What you need to do: Show each line of the data below that has the string "World" in it.

(Extracted page text data)
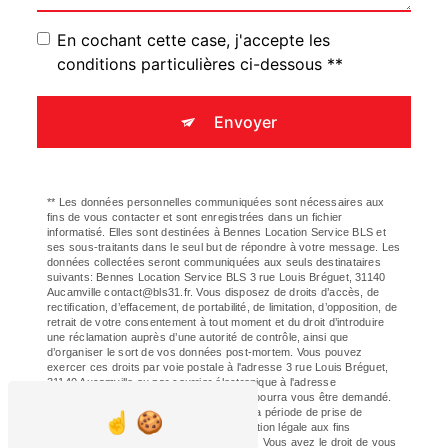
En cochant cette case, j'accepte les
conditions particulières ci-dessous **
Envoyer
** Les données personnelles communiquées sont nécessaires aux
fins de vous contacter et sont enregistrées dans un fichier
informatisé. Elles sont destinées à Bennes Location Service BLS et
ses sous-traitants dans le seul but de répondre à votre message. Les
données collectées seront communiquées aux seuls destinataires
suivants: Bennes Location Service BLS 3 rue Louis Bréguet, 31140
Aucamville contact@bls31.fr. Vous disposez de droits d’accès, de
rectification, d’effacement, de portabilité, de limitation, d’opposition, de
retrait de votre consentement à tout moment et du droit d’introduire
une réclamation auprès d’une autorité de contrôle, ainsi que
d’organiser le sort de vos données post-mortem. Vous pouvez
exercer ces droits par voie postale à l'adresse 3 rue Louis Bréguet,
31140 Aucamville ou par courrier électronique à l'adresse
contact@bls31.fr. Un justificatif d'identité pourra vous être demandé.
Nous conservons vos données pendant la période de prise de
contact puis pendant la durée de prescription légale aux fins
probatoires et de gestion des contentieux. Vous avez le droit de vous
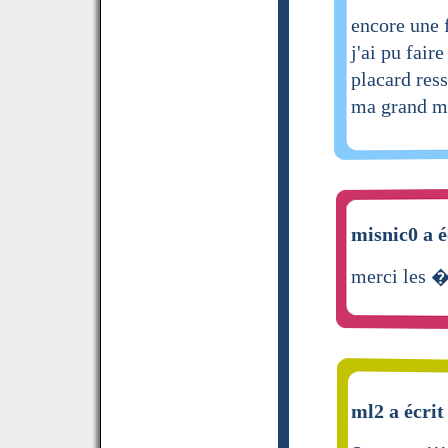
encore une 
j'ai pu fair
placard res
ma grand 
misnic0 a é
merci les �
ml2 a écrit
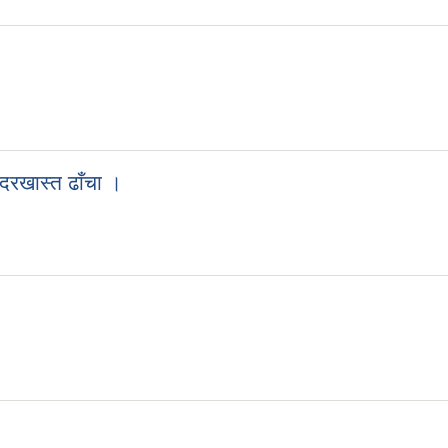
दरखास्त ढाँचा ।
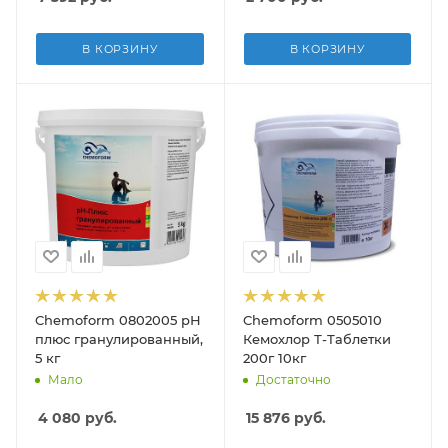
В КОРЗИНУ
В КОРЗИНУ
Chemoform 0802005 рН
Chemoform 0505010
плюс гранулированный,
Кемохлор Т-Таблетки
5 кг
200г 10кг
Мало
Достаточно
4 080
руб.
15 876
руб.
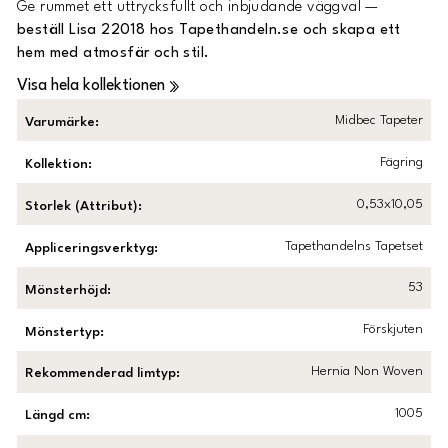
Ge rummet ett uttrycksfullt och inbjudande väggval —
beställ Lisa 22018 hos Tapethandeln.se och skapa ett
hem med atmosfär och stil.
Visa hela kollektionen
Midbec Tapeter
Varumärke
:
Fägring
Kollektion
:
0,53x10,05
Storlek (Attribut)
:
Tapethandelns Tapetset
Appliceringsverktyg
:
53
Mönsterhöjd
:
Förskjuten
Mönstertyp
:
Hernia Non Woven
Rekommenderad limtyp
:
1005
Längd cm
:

* * *

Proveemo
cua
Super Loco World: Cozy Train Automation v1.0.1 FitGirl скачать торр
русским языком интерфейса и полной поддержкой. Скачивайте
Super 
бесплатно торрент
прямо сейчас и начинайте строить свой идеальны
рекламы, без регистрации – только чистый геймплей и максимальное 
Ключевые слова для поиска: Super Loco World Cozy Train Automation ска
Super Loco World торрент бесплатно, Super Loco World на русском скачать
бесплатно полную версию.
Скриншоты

...

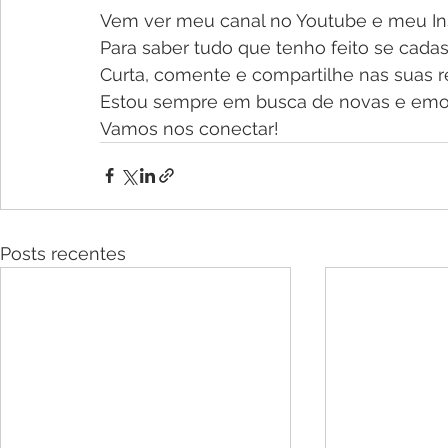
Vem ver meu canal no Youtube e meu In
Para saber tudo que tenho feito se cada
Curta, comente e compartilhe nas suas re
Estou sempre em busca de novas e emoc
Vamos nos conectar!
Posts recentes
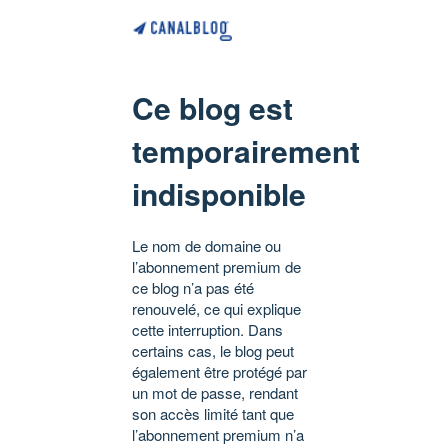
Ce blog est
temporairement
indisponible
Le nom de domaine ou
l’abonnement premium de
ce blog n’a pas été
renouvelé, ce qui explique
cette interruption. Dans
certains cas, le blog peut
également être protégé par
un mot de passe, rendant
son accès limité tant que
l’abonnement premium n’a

Completed task:
Super Loco World: Cozy Train Automation v1.0.1 FitGirl скачать торр
Ключевые слова для поиска: Super Loco World Cozy Train Automation ска
Super Loco World торрент бесплатно, Super Loco World на русском скачать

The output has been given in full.